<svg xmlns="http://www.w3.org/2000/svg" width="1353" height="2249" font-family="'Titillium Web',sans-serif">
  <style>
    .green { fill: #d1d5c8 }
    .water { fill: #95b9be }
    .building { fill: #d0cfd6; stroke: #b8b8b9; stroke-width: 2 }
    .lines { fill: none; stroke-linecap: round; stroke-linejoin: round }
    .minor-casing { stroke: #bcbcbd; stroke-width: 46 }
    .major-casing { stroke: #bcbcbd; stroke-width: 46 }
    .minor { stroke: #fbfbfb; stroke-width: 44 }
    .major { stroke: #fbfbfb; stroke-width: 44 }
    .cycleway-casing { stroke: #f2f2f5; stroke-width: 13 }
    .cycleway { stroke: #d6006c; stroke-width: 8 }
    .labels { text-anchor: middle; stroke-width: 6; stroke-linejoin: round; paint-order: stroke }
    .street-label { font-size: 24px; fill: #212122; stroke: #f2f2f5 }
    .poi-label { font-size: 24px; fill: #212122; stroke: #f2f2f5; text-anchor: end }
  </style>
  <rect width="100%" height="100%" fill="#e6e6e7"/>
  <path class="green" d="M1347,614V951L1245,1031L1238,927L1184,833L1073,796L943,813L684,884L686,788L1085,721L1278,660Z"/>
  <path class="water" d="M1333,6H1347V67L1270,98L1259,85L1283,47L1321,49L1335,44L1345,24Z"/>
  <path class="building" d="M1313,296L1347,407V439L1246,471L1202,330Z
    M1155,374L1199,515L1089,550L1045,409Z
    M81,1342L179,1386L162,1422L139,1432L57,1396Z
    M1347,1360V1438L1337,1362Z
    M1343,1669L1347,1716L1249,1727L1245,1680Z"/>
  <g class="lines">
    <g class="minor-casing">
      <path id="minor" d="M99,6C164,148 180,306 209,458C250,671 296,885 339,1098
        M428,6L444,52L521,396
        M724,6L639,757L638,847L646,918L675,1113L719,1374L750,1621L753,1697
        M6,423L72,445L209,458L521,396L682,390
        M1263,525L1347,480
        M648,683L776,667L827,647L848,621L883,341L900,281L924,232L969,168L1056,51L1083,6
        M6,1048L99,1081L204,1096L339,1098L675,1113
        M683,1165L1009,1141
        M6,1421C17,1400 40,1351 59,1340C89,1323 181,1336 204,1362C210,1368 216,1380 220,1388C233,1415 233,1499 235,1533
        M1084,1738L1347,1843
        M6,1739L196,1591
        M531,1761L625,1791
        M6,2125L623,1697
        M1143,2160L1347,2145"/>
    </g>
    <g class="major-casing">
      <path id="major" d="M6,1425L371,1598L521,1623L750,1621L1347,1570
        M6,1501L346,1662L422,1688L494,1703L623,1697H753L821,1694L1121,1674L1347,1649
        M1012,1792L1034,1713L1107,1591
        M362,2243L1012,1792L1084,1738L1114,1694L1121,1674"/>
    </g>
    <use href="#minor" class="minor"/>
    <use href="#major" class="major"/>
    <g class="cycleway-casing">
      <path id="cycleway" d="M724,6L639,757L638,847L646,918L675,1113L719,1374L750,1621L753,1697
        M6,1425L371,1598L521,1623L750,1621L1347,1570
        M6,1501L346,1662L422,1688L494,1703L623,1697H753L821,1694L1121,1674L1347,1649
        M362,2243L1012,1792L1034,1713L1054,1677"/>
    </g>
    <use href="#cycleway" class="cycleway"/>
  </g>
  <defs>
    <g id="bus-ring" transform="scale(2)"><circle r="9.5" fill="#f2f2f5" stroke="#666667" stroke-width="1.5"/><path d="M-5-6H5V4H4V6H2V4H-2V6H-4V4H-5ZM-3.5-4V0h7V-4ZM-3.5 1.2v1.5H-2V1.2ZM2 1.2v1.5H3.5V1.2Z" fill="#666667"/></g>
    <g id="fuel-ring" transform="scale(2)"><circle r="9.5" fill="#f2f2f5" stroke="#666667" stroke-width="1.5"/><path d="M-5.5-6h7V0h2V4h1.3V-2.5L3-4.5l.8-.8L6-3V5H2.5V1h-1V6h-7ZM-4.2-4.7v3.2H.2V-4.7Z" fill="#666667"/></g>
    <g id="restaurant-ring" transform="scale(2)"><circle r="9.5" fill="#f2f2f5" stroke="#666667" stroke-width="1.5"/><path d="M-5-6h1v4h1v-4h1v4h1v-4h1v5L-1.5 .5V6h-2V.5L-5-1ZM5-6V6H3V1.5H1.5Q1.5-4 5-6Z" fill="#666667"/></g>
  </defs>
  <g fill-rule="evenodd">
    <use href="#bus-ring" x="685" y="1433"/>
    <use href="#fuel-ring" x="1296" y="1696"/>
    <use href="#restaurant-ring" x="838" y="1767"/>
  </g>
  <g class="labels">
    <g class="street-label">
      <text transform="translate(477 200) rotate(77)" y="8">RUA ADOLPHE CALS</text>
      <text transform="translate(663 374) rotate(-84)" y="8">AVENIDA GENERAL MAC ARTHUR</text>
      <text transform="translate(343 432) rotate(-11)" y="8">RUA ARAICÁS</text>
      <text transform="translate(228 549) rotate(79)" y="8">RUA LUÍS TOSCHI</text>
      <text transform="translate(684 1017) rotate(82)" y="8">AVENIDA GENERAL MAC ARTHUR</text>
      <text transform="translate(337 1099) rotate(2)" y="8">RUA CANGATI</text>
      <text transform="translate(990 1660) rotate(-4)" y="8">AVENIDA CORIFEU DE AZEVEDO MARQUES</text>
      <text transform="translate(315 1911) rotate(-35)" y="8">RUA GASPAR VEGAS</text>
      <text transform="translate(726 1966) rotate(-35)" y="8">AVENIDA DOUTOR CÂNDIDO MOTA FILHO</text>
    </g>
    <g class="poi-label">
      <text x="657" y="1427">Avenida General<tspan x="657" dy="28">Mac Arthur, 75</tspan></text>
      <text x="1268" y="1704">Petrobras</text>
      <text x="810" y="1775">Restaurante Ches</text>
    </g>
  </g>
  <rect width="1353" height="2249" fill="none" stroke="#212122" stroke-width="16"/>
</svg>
================================
▶ [Exercise]: Until the last line is reached, keep transcribing the data exactly.

▶ [Result of this task]:
<svg xmlns="http://www.w3.org/2000/svg" width="1353" height="2249" font-family="'Titillium Web',sans-serif">
  <style>
    .green { fill: #d1d5c8 }
    .water { fill: #95b9be }
    .building { fill: #d0cfd6; stroke: #b8b8b9; stroke-width: 2 }
    .lines { fill: none; stroke-linecap: round; stroke-linejoin: round }
    .minor-casing { stroke: #bcbcbd; stroke-width: 46 }
    .major-casing { stroke: #bcbcbd; stroke-width: 46 }
    .minor { stroke: #fbfbfb; stroke-width: 44 }
    .major { stroke: #fbfbfb; stroke-width: 44 }
    .cycleway-casing { stroke: #f2f2f5; stroke-width: 13 }
    .cycleway { stroke: #d6006c; stroke-width: 8 }
    .labels { text-anchor: middle; stroke-width: 6; stroke-linejoin: round; paint-order: stroke }
    .street-label { font-size: 24px; fill: #212122; stroke: #f2f2f5 }
    .poi-label { font-size: 24px; fill: #212122; stroke: #f2f2f5; text-anchor: end }
  </style>
  <rect width="100%" height="100%" fill="#e6e6e7"/>
  <path class="green" d="M1347,614V951L1245,1031L1238,927L1184,833L1073,796L943,813L684,884L686,788L1085,721L1278,660Z"/>
  <path class="water" d="M1333,6H1347V67L1270,98L1259,85L1283,47L1321,49L1335,44L1345,24Z"/>
  <path class="building" d="M1313,296L1347,407V439L1246,471L1202,330Z
    M1155,374L1199,515L1089,550L1045,409Z
    M81,1342L179,1386L162,1422L139,1432L57,1396Z
    M1347,1360V1438L1337,1362Z
    M1343,1669L1347,1716L1249,1727L1245,1680Z"/>
  <g class="lines">
    <g class="minor-casing">
      <path id="minor" d="M99,6C164,148 180,306 209,458C250,671 296,885 339,1098
        M428,6L444,52L521,396
        M724,6L639,757L638,847L646,918L675,1113L719,1374L750,1621L753,1697
        M6,423L72,445L209,458L521,396L682,390
        M1263,525L1347,480
        M648,683L776,667L827,647L848,621L883,341L900,281L924,232L969,168L1056,51L1083,6
        M6,1048L99,1081L204,1096L339,1098L675,1113
        M683,1165L1009,1141
        M6,1421C17,1400 40,1351 59,1340C89,1323 181,1336 204,1362C210,1368 216,1380 220,1388C233,1415 233,1499 235,1533
        M1084,1738L1347,1843
        M6,1739L196,1591
        M531,1761L625,1791
        M6,2125L623,1697
        M1143,2160L1347,2145"/>
    </g>
    <g class="major-casing">
      <path id="major" d="M6,1425L371,1598L521,1623L750,1621L1347,1570
        M6,1501L346,1662L422,1688L494,1703L623,1697H753L821,1694L1121,1674L1347,1649
        M1012,1792L1034,1713L1107,1591
        M362,2243L1012,1792L1084,1738L1114,1694L1121,1674"/>
    </g>
    <use href="#minor" class="minor"/>
    <use href="#major" class="major"/>
    <g class="cycleway-casing">
      <path id="cycleway" d="M724,6L639,757L638,847L646,918L675,1113L719,1374L750,1621L753,1697
        M6,1425L371,1598L521,1623L750,1621L1347,1570
        M6,1501L346,1662L422,1688L494,1703L623,1697H753L821,1694L1121,1674L1347,1649
        M362,2243L1012,1792L1034,1713L1054,1677"/>
    </g>
    <use href="#cycleway" class="cycleway"/>
  </g>
  <defs>
    <g id="bus-ring" transform="scale(2)"><circle r="9.5" fill="#f2f2f5" stroke="#666667" stroke-width="1.5"/><path d="M-5-6H5V4H4V6H2V4H-2V6H-4V4H-5ZM-3.5-4V0h7V-4ZM-3.5 1.2v1.5H-2V1.2ZM2 1.2v1.5H3.5V1.2Z" fill="#666667"/></g>
    <g id="fuel-ring" transform="scale(2)"><circle r="9.5" fill="#f2f2f5" stroke="#666667" stroke-width="1.5"/><path d="M-5.5-6h7V0h2V4h1.3V-2.5L3-4.5l.8-.8L6-3V5H2.5V1h-1V6h-7ZM-4.2-4.7v3.2H.2V-4.7Z" fill="#666667"/></g>
    <g id="restaurant-ring" transform="scale(2)"><circle r="9.5" fill="#f2f2f5" stroke="#666667" stroke-width="1.5"/><path d="M-5-6h1v4h1v-4h1v4h1v-4h1v5L-1.5 .5V6h-2V.5L-5-1ZM5-6V6H3V1.5H1.5Q1.5-4 5-6Z" fill="#666667"/></g>
  </defs>
  <g fill-rule="evenodd">
    <use href="#bus-ring" x="685" y="1433"/>
    <use href="#fuel-ring" x="1296" y="1696"/>
    <use href="#restaurant-ring" x="838" y="1767"/>
  </g>
  <g class="labels">
    <g class="street-label">
      <text transform="translate(477 200) rotate(77)" y="8">RUA ADOLPHE CALS</text>
      <text transform="translate(663 374) rotate(-84)" y="8">AVENIDA GENERAL MAC ARTHUR</text>
      <text transform="translate(343 432) rotate(-11)" y="8">RUA ARAICÁS</text>
      <text transform="translate(228 549) rotate(79)" y="8">RUA LUÍS TOSCHI</text>
      <text transform="translate(684 1017) rotate(82)" y="8">AVENIDA GENERAL MAC ARTHUR</text>
      <text transform="translate(337 1099) rotate(2)" y="8">RUA CANGATI</text>
      <text transform="translate(990 1660) rotate(-4)" y="8">AVENIDA CORIFEU DE AZEVEDO MARQUES</text>
      <text transform="translate(315 1911) rotate(-35)" y="8">RUA GASPAR VEGAS</text>
      <text transform="translate(726 1966) rotate(-35)" y="8">AVENIDA DOUTOR CÂNDIDO MOTA FILHO</text>
    </g>
    <g class="poi-label">
      <text x="657" y="1427">Avenida General<tspan x="657" dy="28">Mac Arthur, 75</tspan></text>
      <text x="1268" y="1704">Petrobras</text>
      <text x="810" y="1775">Restaurante Ches</text>
    </g>
  </g>
  <rect width="1353" height="2249" fill="none" stroke="#212122" stroke-width="16"/>
</svg>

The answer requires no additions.